DWP Delays Universal Credit Roll-Out Again At A Cost Of £500m

Flagship welfare reform is now not expected to be fully introduced until September 2024.

The roll-out of the government’s controversial Universal Credit welfare reform has again been delayed in a decision costing half a billion pounds.

The Tories’ much-criticised flagship policy on benefits reform is now not expected to be fully introduced until September 2024, a fresh setback of an estimated nine months.

The Department for Work and Pensions (DWP) said on Monday that the delay was due to 900,000 more claimants than expected remaining on the legacy welfare schemes that UC is replacing.

UC has long been criticised for fuelling a rise in food bank use, as well as for numerous delays.

The DWP said the delay will cost an extra £500 million because there will be an additional 900,000 claimants receiving higher payments when they are moved to UC.

This is as part of the “transitional protection” to prevent those being moved on to the new system from losing out on payments, unless their circumstances change.

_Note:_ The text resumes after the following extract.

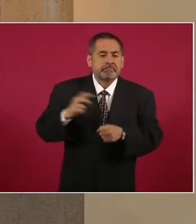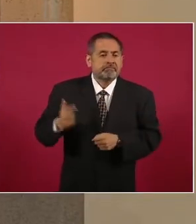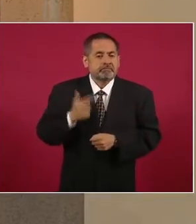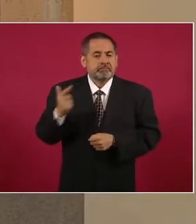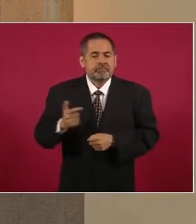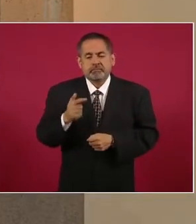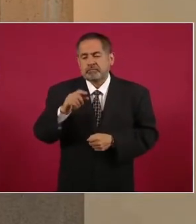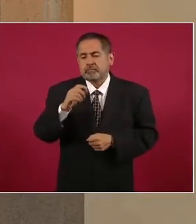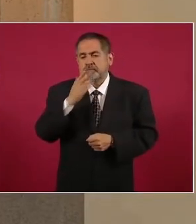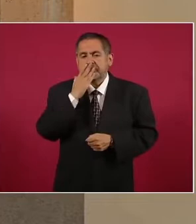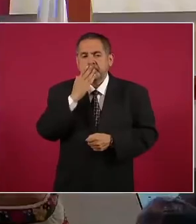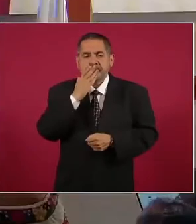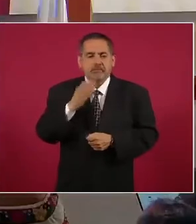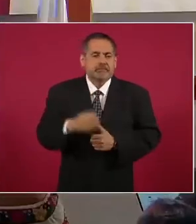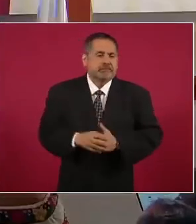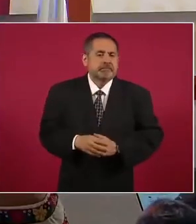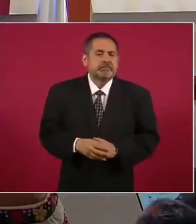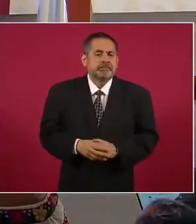Siguiente.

DWP minister Will Quince said: “Universal Credit is the biggest change to the welfare system in a generation, bringing together six overlapping benefits into one monthly payment and offering support to some of the most vulnerable people in society.

“It is right that we revisit our forecasts, and plan and re-plan accordingly, ensuring that the process is working well for people on benefits.

“Claimants will not lose money due to this forecasting change.”

UC was meant to have replaced six existing payments entirely in 2017 but it has been beset with problems.